### 抜粋本文
聖霊降臨節第11(三位一体後第10)主日、
讃美歌22,290,387、交読文32(詩139篇)
聖書日課 申命10:12〜11:1、ヘブライ12:3〜13、マルコ9:42〜50、詩編94:8〜15、
だいぶ前の事ですが、熊本へ行きました。真夏のことでした。街中、熊本城、花岡山。
どこへ行ってもセミがないていました。大きな音です。鳴き方も関東とは違います。
それがクマゼミでした。南の方のセミ、と聞きました。8年前の夏、大阪のセミがクマゼミであることを知りました。関東では油蝉、蜩(ヒグラシ)がよく知られています。この夏、セミが鳴き始めた日、庭で油蝉の羽を一枚だけ見つけました。24日の夕方、門の内側で油蝉のリサイタルがありました。鈍重なのでしょうか。鳥に狙われるそうです。クマゼミは敏捷で、逃げ足が早い、と聞きます。適者生存の原則で、次第に東上、北上するようになり、あのヒグラシの声も聞こえなくなってしまうのでしょうか。アブラゼミは28日、祈祷会後、玄関で見付けました。クマゼミより少し小さく見えました。
僅かなことが、種の存続にかかわるのです。今日本の政治家は、その行動、言葉が何をもたらすか、よく考えてもらいたい、と願います。多くの者たちの野心は、自己一身の栄達、賞賛、でしかないかに見えます。自分に与えられている力を、如何に国民の福祉のために費やすか、これこそ政治に携わるものの心得でしょう。
さて本日は、ヘブライ人への手紙12:3〜13により、《主に従う道》と題して説教いたします。この手紙は、かつてはパウロが書いたものとされていました。今では、それを支持する人は殆んどありません。

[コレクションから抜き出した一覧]
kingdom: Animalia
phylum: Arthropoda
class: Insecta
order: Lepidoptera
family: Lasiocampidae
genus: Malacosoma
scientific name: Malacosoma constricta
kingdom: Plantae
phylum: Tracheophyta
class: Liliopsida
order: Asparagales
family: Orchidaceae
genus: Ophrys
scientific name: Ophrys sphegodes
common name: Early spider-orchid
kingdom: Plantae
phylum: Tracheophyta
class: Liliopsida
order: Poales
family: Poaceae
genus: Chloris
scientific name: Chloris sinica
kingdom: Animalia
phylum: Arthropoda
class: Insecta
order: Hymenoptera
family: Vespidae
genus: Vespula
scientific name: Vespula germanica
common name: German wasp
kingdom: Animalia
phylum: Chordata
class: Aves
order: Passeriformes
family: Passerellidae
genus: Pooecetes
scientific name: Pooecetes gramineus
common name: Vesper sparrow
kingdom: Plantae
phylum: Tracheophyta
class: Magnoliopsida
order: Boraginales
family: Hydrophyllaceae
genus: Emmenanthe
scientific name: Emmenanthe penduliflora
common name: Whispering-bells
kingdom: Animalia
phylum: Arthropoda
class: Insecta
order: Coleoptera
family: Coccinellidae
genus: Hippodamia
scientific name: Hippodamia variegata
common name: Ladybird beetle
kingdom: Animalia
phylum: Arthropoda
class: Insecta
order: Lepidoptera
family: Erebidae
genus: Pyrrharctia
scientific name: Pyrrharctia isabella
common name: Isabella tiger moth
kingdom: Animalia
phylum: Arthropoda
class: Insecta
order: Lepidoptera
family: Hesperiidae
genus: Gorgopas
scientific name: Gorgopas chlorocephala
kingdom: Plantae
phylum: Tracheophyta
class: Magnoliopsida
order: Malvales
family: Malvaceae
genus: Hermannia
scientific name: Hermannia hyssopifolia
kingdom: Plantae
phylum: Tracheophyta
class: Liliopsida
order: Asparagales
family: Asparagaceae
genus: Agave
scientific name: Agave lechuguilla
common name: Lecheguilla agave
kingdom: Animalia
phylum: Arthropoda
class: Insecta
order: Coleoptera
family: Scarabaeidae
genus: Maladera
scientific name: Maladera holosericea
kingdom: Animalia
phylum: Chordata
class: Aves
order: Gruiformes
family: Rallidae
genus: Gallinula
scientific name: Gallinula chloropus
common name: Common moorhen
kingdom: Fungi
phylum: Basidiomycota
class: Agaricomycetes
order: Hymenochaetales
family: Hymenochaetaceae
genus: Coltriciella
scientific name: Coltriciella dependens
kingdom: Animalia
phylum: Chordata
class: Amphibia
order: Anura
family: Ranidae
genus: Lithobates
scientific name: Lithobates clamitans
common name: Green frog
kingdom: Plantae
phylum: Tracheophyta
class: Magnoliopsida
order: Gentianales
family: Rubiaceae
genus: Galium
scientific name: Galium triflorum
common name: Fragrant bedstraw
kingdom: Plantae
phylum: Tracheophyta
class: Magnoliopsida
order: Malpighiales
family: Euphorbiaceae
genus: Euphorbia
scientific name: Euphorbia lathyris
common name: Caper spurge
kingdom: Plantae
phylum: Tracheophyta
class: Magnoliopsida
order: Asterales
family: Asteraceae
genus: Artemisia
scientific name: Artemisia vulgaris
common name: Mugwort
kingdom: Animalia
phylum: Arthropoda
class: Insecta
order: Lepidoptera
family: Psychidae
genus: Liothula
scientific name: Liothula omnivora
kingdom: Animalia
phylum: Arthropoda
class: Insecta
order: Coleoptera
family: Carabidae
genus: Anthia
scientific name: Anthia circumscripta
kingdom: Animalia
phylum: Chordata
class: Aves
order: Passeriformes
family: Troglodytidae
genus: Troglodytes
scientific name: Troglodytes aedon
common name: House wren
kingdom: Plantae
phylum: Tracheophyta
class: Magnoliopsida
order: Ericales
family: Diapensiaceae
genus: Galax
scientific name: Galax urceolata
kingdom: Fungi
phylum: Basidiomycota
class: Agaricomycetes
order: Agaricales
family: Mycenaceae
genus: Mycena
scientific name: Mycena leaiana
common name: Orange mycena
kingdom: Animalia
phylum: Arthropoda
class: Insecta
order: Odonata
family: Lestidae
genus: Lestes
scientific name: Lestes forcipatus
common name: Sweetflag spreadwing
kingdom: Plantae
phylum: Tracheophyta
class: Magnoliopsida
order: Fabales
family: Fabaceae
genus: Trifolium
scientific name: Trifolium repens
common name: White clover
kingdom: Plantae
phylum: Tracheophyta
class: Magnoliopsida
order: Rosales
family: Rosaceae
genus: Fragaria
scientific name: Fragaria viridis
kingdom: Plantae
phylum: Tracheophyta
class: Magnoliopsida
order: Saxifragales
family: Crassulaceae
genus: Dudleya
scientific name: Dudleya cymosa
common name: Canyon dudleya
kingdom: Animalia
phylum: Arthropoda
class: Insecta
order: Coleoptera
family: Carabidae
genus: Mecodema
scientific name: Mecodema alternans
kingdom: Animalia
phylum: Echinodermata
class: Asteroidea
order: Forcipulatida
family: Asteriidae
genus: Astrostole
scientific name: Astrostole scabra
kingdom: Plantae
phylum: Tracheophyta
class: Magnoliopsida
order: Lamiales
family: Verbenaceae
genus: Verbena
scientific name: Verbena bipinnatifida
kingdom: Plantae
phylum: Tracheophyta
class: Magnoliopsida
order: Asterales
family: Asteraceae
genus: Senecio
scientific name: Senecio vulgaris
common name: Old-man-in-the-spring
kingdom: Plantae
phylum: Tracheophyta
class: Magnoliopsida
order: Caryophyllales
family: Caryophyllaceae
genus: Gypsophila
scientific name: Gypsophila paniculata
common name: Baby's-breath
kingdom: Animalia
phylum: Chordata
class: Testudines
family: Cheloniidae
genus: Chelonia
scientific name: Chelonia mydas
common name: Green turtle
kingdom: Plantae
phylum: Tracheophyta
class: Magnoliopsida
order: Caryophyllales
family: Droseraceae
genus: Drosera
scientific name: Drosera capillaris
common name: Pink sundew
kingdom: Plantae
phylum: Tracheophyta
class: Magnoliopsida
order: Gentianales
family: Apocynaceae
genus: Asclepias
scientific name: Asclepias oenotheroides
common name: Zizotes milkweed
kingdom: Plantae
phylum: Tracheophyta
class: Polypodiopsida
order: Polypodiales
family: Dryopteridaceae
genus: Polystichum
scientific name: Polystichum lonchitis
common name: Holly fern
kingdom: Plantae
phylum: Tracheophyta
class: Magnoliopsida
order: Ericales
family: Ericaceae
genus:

### 取り組む課題
1. 次の(a)〜(c)は本文の内容と合っていますか。それぞれ「はい」か「いいえ」で答え、判断の決め手となる本文の語句をそのまま引用してください。
(a) 熊本へ行ったのは真夏だった。
(b) アブラゼミを玄関で見付けたのは祈祷会の前だった。
(c) 今では、この手紙をパウロが書いたとする説を支持する人が多い。
2. 本文の「聖書日課 申命10:12〜1」から「に携わるものの心得でしょう。」までを、一字一句違えずに書き写してもらえますか。
この一覧は参照しなくても差し支えありません。

### 課題の解答
1.
(a) はい。「真夏のことでした。」
(b) いいえ。「アブラゼミは28日、祈祷会後、玄関で見付けました。」
(c) いいえ。「今では、それを支持する人は殆んどありません。」

2.
聖書日課 申命10:12〜11:1、ヘブライ12:3〜13、マルコ9:42〜50、詩編94:8〜15、
だいぶ前の事ですが、熊本へ行きました。真夏のことでした。街中、熊本城、花岡山。
どこへ行ってもセミがないていました。大きな音です。鳴き方も関東とは違います。
それがクマゼミでした。南の方のセミ、と聞きました。8年前の夏、大阪のセミがクマゼミであることを知りました。関東では油蝉、蜩(ヒグラシ)がよく知られています。この夏、セミが鳴き始めた日、庭で油蝉の羽を一枚だけ見つけました。24日の夕方、門の内側で油蝉のリサイタルがありました。鈍重なのでしょうか。鳥に狙われるそうです。クマゼミは敏捷で、逃げ足が早い、と聞きます。適者生存の原則で、次第に東上、北上するようになり、あのヒグラシの声も聞こえなくなってしまうのでしょうか。アブラゼミは28日、祈祷会後、玄関で見付けました。クマゼミより少し小さく見えました。
僅かなことが、種の存続にかかわるのです。今日本の政治家は、その行動、言葉が何をもたらすか、よく考えてもらいたい、と願います。多くの者たちの野心は、自己一身の栄達、賞賛、でしかないかに見えます。自分に与えられている力を、如何に国民の福祉のために費やすか、これこそ政治に携わるものの心得でしょう。